WHAT THE TASK ASKS -> The response must contain every line below in which "Left" appears.

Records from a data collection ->
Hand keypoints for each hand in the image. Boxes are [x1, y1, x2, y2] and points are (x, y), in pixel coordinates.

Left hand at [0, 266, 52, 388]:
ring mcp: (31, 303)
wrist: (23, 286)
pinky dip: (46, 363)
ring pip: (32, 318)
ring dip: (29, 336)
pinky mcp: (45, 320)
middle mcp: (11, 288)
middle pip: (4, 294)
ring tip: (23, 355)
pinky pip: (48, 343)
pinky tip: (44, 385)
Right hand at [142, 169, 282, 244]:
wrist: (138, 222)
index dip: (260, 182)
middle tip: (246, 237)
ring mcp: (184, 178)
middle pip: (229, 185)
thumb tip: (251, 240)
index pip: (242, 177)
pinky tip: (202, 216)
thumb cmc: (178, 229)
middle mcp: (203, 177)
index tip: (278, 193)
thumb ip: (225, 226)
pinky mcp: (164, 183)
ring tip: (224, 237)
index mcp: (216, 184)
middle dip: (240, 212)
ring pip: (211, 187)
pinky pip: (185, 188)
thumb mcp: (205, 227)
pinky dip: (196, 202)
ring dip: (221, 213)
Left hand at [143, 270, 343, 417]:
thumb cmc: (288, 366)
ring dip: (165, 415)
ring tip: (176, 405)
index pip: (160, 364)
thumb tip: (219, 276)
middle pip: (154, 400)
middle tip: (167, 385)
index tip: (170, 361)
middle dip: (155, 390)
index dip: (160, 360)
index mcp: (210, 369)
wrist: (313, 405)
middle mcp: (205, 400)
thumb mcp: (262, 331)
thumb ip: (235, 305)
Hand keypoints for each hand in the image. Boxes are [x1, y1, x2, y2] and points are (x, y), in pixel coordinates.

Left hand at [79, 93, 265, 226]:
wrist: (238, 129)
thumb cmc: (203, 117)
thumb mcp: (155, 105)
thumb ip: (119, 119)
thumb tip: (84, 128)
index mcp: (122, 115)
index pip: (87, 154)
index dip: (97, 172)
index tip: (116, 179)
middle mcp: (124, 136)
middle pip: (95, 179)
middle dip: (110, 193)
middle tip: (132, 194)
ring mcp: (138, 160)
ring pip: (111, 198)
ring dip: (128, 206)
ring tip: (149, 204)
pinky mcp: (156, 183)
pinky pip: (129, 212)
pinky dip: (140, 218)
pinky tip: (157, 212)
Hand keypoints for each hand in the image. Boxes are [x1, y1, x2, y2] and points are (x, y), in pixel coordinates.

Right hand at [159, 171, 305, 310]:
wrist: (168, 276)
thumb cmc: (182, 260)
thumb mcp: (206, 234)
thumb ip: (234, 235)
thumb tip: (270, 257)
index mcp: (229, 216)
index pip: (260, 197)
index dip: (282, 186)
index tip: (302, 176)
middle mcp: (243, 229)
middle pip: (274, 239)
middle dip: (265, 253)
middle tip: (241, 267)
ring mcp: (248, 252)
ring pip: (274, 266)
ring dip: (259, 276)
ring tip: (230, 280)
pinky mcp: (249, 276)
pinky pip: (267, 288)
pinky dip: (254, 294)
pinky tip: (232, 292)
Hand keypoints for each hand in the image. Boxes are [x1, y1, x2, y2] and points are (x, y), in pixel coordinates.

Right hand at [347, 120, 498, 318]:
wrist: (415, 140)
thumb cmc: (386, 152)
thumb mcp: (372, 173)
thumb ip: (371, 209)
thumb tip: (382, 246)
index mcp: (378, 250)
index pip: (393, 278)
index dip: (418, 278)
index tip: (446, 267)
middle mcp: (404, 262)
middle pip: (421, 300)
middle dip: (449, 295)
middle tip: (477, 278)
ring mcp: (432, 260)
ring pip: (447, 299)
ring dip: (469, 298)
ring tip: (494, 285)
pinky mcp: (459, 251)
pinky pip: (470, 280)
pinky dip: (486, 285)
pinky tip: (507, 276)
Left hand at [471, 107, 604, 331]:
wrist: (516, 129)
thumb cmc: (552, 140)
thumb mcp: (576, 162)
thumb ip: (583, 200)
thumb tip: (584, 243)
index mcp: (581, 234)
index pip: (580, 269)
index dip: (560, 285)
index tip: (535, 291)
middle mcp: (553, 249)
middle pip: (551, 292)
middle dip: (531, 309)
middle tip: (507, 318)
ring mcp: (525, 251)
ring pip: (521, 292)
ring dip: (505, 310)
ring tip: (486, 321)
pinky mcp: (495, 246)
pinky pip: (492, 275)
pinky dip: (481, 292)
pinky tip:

...

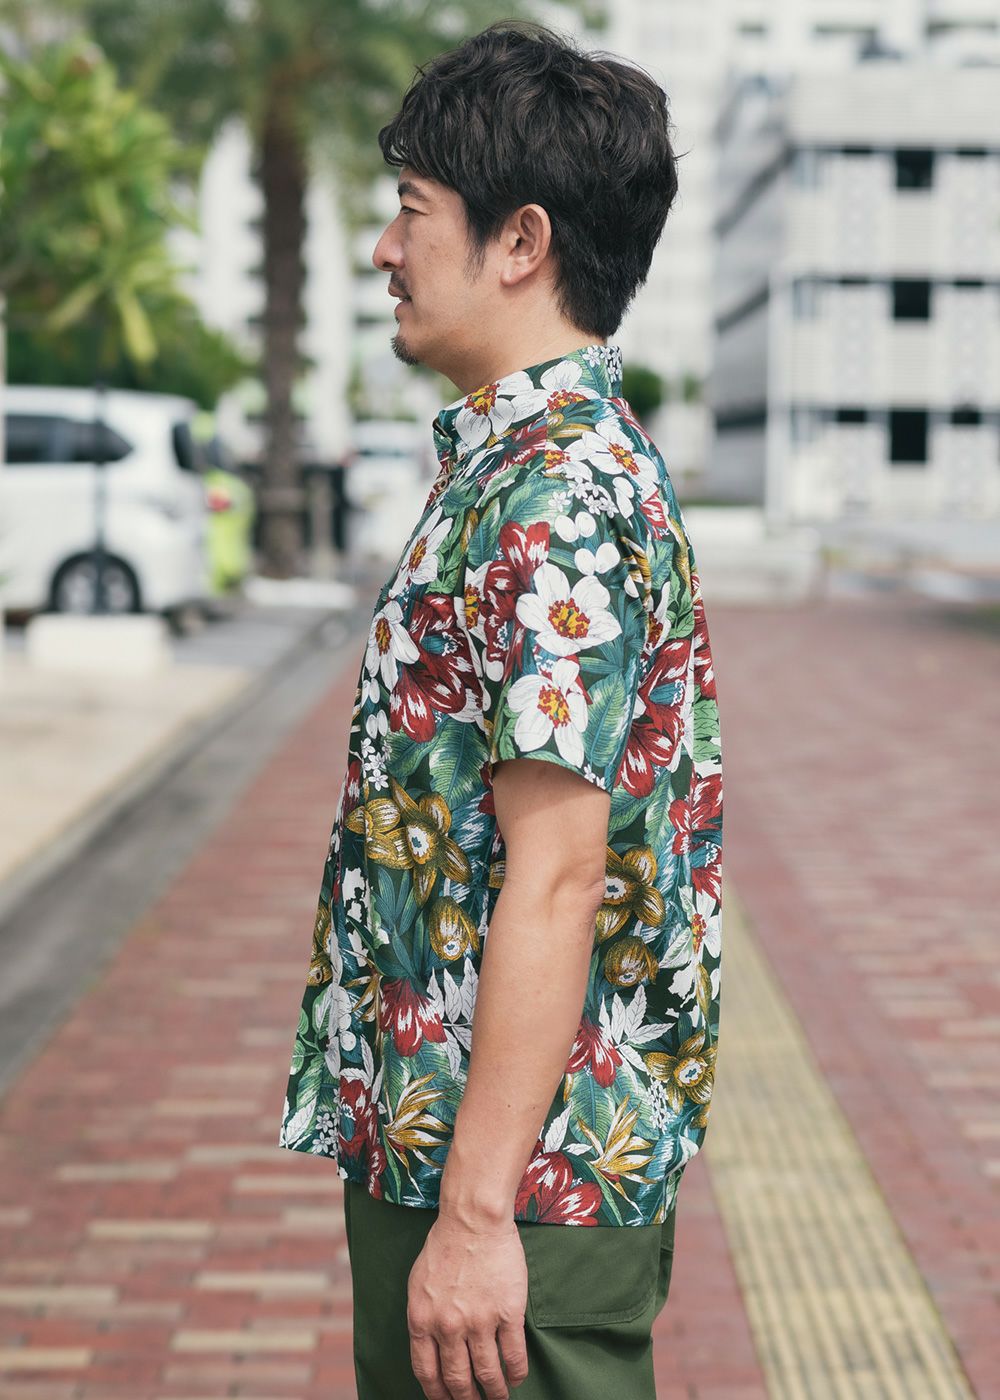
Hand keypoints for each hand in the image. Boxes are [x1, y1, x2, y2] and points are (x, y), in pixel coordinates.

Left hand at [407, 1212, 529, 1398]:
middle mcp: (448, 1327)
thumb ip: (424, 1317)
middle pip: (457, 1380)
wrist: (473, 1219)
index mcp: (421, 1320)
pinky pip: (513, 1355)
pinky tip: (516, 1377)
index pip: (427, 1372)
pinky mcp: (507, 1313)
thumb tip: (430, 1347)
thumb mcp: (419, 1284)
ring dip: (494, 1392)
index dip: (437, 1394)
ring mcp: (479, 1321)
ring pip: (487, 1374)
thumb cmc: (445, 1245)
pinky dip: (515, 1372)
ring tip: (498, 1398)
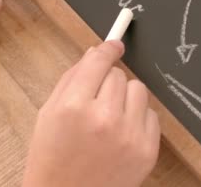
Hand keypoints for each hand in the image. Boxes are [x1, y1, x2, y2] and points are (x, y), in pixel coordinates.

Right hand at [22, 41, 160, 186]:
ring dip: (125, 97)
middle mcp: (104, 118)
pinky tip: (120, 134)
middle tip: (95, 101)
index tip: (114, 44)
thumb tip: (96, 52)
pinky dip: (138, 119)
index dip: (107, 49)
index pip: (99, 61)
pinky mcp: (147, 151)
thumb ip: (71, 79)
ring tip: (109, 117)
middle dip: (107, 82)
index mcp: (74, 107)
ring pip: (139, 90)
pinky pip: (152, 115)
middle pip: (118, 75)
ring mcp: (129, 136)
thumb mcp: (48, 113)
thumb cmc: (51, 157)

EXERCISE SOLUTION ->
Left hand at [0, 266, 52, 388]:
Left hand at [143, 270, 343, 417]:
Left hand at [79, 93, 265, 226]:
Left hand at [471, 107, 604, 331]:
Left hand at [407, 1212, 529, 1398]:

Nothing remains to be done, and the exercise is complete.